Exercise: Your output should be the lines below from the one with "right shoulder: (702, 522)" through the one with "left front paw: (403, 567)", copied exactly, pictures excluded.

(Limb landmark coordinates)
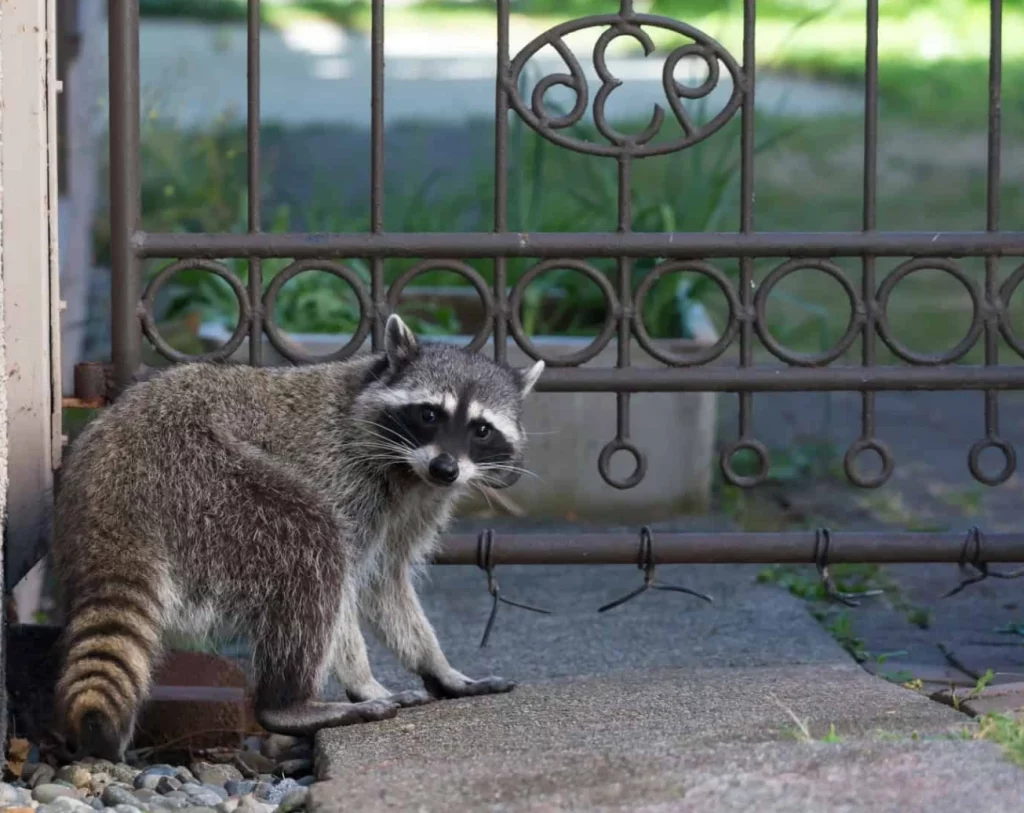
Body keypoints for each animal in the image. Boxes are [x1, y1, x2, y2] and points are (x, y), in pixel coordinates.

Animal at [52, 314, 544, 760]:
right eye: (428, 414)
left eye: (481, 429)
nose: (446, 468)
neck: (408, 469)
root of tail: (113, 483)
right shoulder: (341, 473)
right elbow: (346, 587)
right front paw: (363, 681)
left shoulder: (415, 506)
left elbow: (386, 583)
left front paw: (439, 667)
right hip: (204, 479)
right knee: (311, 543)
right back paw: (289, 703)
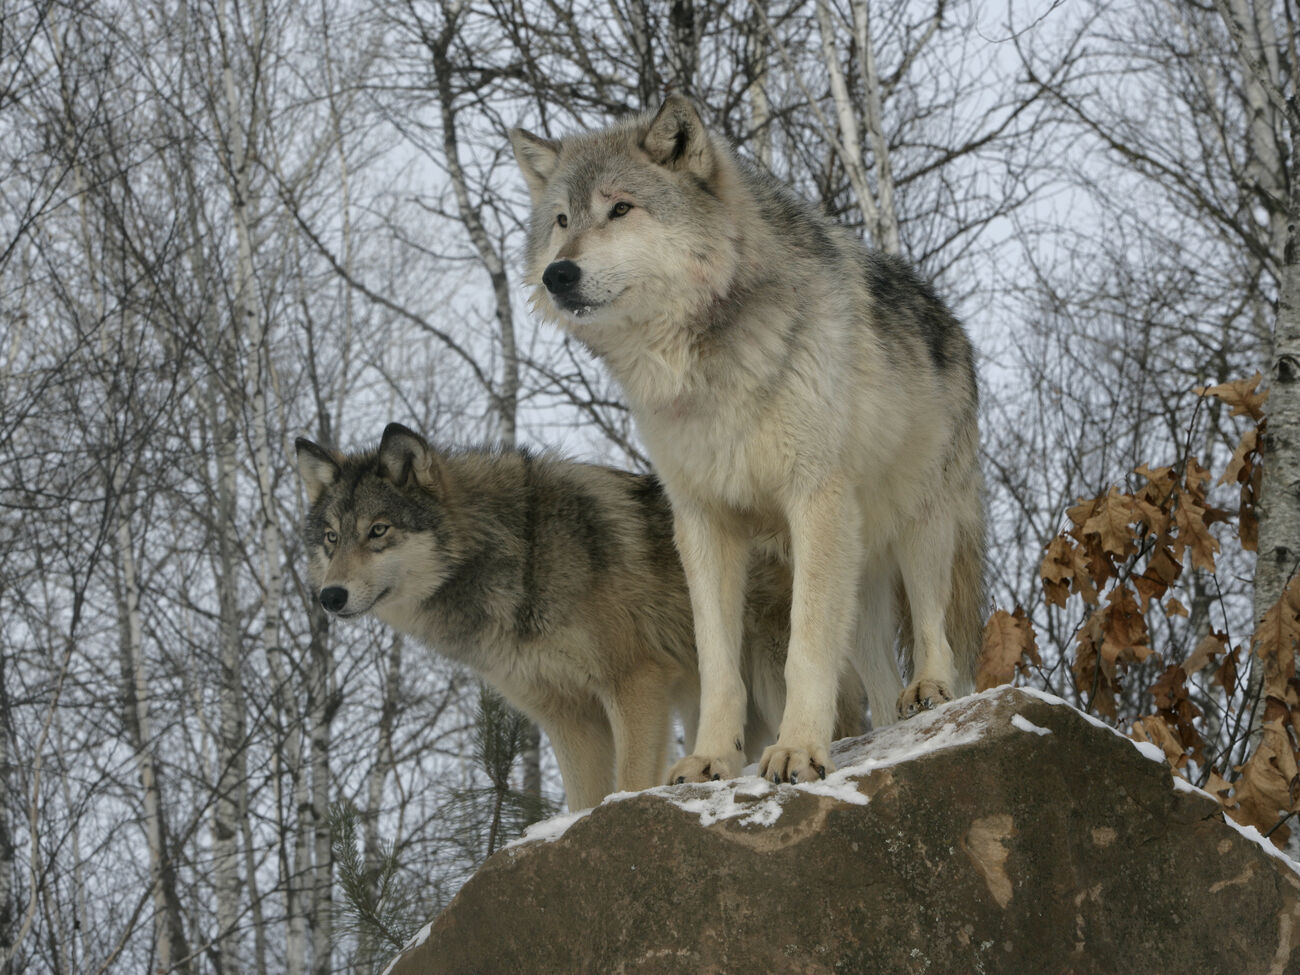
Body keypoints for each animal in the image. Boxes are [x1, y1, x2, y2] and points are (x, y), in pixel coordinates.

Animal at [295, 423, 863, 811]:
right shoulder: (567, 716)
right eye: (331, 538)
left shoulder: (635, 683)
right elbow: (582, 802)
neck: (521, 552)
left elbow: (630, 781)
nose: (330, 596)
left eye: (378, 530)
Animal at [512, 97, 977, 785]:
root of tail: (949, 316)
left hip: (919, 525)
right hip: (859, 566)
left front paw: (798, 750)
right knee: (874, 668)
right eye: (562, 220)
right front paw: (710, 757)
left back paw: (930, 691)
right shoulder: (702, 522)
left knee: (931, 624)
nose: (556, 273)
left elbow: (806, 646)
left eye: (620, 208)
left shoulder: (815, 501)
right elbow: (717, 665)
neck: (703, 366)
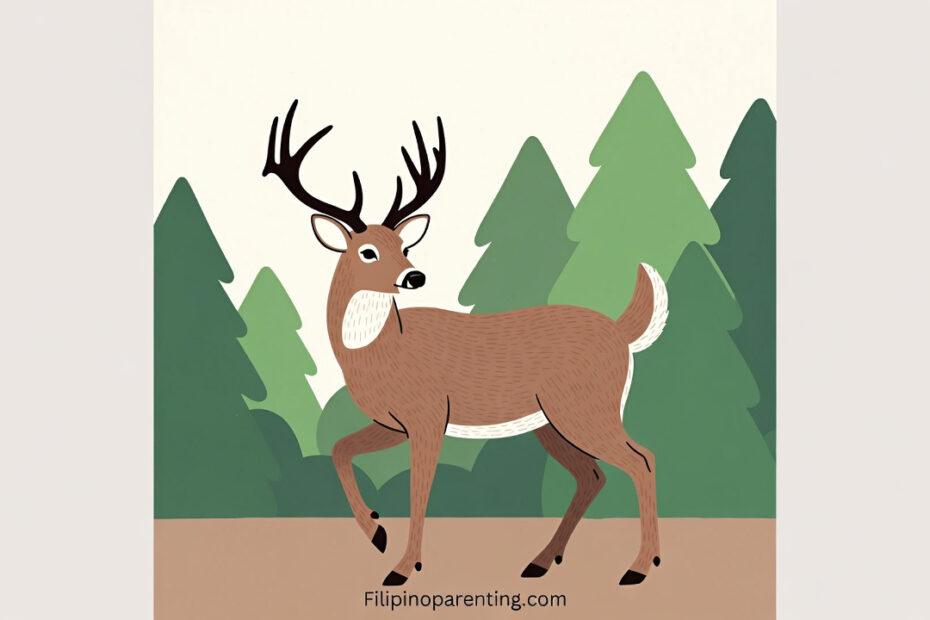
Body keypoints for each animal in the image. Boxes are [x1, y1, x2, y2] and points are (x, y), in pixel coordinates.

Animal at [262, 100, 668, 587]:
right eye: (367, 251)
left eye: (403, 246)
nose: (414, 276)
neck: (384, 351)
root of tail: (621, 332)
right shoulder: (391, 422)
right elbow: (340, 450)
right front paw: (377, 532)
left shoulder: (428, 414)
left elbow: (419, 491)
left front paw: (403, 567)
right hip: (552, 422)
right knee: (593, 476)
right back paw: (540, 561)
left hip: (586, 407)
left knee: (642, 459)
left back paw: (639, 567)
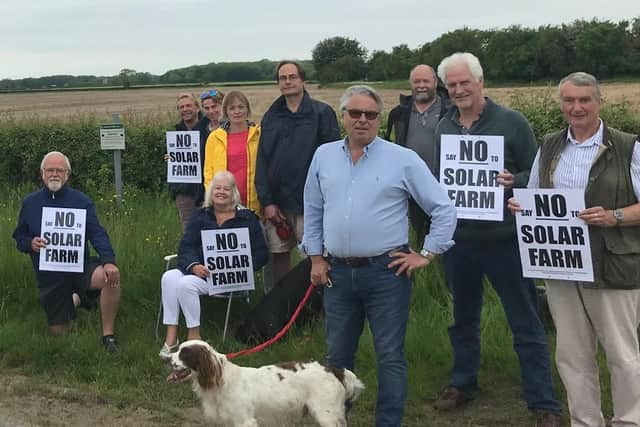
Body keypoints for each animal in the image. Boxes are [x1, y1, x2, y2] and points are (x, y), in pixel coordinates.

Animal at [165, 342, 364, 427]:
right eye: (177, 349)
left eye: (184, 353)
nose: (165, 358)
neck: (220, 382)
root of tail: (334, 369)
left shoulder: (245, 421)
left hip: (327, 415)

Exercise solution:
right shoulder: (702, 522)
left knee: (931, 624)
nose: (556, 273)
left elbow: (806, 646)
left eye: (620, 208)
left shoulder: (815, 501)
right elbow: (717, 665)
neck: (703, 366)
Body keypoints for each animal in the image. Boxes are [x1, y1, x2, y2] and points are (x, y), in pixel coordinates.

Animal at [262, 100, 668, 587]:
right eye: (367, 251)
left eye: (403, 246)
nose: (414, 276)
neck: (384, 351)
root of tail: (621, 332)
right shoulder: (391, 422)
right elbow: (340, 450)
right front paw: (377, 532)
left shoulder: (428, 414)
left elbow: (419, 491)
left front paw: (403, 567)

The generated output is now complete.